Date Published: April 29, 2013
Publisher: Hindawi Publishing Corporation
Author(s): Janet M. Turan, Abigail M. Hatcher, Merab Odero, Maricianah Onono, Jannes Kodero, Patrizia Romito, Emily Mangone, Elizabeth A. Bukusi.
Objective. Pregnant women are especially vulnerable to adverse outcomes related to HIV infection and gender-based violence (GBV). We aimed at developing a program for prevention and mitigation of the effects of GBV among pregnant women at an antenatal clinic in rural Kenya. Methods. Based on formative research with pregnant women, male partners, and service providers, we developed a GBV program including comprehensive clinic training, risk assessments in the clinic, referrals supported by community volunteers, and community mobilization. To evaluate the program, we analyzed data from risk assessment forms and conducted focus groups (n = 2 groups) and in-depth interviews (n = 25) with healthcare workers and community members. Results. A total of 134 pregnant women were assessed during a 5-month period: 49 (37%) reported violence and of those 53% accepted referrals to local support resources. Qualitative findings suggested that the program was acceptable and feasible, as it aided pregnant women in accessing GBV services and raised awareness of GBV. Community collaboration was crucial in this low-resource setting. Conclusion. Integrating GBV programs into rural antenatal clinics has potential to contribute to both primary and secondary GBV prevention.
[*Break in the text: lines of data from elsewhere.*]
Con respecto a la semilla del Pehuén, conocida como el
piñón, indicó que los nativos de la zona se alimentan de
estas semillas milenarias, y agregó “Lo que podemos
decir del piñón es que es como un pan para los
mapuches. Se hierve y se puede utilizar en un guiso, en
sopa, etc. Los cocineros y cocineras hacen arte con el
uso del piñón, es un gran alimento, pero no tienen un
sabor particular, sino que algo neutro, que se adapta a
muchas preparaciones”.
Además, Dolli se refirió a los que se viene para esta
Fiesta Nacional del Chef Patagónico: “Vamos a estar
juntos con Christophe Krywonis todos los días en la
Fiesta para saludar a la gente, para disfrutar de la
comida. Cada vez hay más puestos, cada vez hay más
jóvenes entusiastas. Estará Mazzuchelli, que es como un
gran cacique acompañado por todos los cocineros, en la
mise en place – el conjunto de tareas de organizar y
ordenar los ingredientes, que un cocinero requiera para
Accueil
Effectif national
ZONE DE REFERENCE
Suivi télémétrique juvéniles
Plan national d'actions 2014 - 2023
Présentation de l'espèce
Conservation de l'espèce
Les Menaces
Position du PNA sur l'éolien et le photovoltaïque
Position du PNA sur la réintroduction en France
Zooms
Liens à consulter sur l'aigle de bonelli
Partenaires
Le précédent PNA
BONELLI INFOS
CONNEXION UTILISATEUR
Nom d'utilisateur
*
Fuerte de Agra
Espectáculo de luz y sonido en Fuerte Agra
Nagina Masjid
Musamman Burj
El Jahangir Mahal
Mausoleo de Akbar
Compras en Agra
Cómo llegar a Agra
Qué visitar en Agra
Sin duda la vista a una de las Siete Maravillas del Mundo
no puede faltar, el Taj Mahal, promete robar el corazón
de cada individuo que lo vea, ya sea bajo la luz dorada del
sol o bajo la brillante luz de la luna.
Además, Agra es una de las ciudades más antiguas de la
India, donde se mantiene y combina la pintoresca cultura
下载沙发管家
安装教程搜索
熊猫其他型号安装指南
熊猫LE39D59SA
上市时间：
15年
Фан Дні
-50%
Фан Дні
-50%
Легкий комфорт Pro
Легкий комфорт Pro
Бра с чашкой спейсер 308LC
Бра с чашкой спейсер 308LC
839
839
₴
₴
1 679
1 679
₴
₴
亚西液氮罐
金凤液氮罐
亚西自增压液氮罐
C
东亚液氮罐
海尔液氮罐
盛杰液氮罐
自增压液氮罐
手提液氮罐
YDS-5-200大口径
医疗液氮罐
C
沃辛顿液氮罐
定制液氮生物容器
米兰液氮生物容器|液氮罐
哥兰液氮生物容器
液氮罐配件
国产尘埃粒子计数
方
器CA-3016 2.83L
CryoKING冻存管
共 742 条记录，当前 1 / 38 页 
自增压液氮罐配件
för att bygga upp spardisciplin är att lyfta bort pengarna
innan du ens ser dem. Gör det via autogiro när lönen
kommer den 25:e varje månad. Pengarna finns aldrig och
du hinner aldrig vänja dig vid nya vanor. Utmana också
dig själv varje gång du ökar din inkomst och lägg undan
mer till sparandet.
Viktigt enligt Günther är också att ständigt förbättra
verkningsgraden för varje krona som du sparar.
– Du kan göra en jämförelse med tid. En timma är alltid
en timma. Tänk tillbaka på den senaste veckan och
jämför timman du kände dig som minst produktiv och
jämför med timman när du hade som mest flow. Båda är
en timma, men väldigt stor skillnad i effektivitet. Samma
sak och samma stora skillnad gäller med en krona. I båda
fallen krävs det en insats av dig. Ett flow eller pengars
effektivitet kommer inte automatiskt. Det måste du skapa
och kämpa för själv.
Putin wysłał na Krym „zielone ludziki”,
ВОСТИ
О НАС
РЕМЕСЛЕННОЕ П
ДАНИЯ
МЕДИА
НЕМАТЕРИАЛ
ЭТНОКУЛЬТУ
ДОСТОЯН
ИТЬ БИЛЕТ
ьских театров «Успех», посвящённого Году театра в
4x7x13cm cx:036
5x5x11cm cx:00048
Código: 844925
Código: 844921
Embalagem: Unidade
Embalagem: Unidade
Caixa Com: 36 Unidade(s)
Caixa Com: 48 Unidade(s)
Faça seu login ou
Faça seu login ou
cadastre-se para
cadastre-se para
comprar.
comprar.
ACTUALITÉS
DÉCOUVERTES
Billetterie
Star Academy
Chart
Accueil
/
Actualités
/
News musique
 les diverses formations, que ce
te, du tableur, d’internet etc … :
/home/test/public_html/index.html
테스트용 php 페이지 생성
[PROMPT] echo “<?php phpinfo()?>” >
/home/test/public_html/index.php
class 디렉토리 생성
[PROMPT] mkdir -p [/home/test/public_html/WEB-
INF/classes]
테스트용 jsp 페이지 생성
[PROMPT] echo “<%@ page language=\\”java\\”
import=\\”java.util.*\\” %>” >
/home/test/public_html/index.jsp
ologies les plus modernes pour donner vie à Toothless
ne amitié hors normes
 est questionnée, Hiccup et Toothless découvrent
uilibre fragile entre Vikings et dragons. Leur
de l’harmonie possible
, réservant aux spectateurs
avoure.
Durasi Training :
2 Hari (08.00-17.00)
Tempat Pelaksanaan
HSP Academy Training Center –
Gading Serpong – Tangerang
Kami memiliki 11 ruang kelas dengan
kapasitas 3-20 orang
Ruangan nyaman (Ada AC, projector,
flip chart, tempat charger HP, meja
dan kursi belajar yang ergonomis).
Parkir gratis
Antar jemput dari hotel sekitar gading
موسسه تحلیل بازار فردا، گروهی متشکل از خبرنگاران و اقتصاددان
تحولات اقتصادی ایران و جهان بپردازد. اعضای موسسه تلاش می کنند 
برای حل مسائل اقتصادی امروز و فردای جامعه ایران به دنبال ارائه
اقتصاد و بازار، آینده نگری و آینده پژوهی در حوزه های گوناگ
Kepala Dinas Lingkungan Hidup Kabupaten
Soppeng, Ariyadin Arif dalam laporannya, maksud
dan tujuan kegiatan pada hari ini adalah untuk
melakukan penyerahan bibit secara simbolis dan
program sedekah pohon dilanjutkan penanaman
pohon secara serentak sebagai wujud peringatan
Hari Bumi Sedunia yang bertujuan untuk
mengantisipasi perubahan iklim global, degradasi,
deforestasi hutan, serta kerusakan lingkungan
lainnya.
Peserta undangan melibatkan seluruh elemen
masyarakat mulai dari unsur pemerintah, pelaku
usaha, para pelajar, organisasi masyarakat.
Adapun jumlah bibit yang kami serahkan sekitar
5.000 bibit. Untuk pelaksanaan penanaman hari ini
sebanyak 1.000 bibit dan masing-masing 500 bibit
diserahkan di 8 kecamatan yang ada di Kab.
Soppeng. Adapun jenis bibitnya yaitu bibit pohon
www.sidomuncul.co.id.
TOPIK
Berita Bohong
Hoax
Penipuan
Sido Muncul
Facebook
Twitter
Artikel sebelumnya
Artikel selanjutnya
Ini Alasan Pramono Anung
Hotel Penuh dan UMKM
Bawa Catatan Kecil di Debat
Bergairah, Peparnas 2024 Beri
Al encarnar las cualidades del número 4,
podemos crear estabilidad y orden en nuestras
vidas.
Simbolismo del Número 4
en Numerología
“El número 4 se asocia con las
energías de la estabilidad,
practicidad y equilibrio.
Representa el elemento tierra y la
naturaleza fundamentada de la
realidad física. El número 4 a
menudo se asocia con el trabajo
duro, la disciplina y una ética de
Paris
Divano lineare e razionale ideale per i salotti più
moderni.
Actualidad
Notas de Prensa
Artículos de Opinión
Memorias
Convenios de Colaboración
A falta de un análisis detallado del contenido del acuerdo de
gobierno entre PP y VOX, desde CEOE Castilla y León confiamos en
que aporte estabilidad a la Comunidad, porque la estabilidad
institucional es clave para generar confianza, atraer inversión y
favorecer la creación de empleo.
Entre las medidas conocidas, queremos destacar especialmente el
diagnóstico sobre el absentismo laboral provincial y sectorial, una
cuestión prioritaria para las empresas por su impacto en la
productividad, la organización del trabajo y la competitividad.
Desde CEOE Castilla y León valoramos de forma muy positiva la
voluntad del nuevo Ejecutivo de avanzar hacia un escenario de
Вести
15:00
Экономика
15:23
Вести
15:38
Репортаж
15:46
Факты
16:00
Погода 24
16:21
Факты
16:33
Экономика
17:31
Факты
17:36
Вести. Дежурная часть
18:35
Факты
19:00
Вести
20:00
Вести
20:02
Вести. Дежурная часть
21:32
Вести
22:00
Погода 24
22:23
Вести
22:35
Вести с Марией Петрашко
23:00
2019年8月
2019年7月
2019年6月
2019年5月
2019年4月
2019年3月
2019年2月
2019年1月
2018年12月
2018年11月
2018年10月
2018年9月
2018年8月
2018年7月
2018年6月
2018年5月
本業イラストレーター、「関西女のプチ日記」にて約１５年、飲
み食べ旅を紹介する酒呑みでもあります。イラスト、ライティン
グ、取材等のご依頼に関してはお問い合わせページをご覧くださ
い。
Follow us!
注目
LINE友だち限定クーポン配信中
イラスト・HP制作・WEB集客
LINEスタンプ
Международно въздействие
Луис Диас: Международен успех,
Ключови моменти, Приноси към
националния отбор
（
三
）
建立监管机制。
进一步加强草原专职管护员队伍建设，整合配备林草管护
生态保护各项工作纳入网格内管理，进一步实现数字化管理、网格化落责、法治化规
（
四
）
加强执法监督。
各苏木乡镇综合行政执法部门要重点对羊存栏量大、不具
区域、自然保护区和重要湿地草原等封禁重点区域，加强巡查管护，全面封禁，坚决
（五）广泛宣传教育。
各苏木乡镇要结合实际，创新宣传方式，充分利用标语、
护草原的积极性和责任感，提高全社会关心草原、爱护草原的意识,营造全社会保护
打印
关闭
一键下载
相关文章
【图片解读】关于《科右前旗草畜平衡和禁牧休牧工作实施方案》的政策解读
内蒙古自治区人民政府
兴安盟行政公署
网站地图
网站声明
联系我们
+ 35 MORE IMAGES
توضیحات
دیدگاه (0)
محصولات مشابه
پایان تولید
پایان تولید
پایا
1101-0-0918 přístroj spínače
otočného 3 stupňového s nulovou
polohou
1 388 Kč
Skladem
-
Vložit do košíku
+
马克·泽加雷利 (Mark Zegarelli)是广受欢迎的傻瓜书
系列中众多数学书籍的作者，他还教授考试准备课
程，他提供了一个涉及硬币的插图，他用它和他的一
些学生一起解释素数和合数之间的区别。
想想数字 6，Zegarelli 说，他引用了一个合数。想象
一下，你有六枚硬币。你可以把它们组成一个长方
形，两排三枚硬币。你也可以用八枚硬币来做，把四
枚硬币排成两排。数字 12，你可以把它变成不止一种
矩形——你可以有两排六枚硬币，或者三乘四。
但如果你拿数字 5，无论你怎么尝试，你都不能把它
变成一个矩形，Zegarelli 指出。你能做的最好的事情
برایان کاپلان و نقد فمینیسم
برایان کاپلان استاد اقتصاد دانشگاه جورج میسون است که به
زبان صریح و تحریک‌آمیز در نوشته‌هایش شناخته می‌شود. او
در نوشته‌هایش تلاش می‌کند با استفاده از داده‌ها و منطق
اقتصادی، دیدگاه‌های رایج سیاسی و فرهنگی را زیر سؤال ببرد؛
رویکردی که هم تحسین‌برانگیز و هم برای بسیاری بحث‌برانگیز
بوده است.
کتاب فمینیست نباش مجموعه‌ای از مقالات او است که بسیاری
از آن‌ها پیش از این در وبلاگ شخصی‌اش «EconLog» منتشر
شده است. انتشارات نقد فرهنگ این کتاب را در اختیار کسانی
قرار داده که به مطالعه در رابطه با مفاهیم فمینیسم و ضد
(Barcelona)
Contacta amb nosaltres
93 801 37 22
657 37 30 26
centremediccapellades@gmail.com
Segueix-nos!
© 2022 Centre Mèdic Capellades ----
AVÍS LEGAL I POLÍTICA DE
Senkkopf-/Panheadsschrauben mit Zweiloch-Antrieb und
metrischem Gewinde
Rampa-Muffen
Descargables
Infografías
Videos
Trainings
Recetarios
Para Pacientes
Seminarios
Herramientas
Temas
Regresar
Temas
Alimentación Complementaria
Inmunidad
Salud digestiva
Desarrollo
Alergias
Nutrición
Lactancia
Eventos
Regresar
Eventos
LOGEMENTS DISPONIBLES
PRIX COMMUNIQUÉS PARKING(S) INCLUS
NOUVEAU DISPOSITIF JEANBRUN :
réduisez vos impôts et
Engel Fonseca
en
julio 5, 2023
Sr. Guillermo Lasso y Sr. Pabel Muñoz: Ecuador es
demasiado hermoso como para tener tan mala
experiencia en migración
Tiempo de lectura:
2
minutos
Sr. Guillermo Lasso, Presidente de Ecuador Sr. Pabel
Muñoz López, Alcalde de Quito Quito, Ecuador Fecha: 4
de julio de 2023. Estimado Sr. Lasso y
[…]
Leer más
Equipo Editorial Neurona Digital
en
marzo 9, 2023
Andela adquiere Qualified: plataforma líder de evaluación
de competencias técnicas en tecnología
Following further evaluation, this model may be deemed applicable for rural communities in Kenya and elsewhere in East Africa.
Gender-based violence (GBV) is a major source of preventable mortality and morbidity for women globally [1–3]. In Kenya, 47% of ever-married women report having ever experienced emotional, physical, and/or sexual violence from their spouse—among the highest rates in the world [4, 5]. Violence towards pregnant women in Kenya is estimated to be 13.5% , a higher prevalence than many conditions routinely screened for during pregnancy . Global research suggests that when pregnant women experience GBV, there is a higher likelihood of miscarriage [3, 8], premature labor , low birthweight [8, 10, 11], and infant death . Demographic Health Survey data from Kenya suggests that experiencing lifetime GBV is associated with child stunting and under-2 mortality .
The current study suggests that an integrated program in a rural primary healthcare setting in Kenya is acceptable and feasible to both healthcare providers and the surrounding community. Initial assessment suggests that the program has potential to contribute to both primary and secondary prevention of GBV. The program addressed many of the barriers that have been cited as inhibiting the health sector response to GBV, including lack of provider knowledge, insufficient staff training, few existing policies, poor management support for GBV response, and a lack of coordination between the health sector and other services [24, 45]. We found that healthcare providers and community members were motivated to address the issue of GBV and the program was perceived as a positive contribution to their community.
We integrated a GBV program into a rural antenatal clinic that also provides HIV testing and PMTCT services with the participation of the community and primary healthcare workers. This program was found to be acceptable and feasible and has potential to contribute to primary and secondary prevention of GBV. This model may be applicable to address GBV in the multitude of rural communities in Kenya and elsewhere in sub-Saharan Africa, where the majority of the African population live . If this strategy can be scaled up to other primary healthcare clinics, it has potential to impact on the intersecting epidemics of GBV and HIV.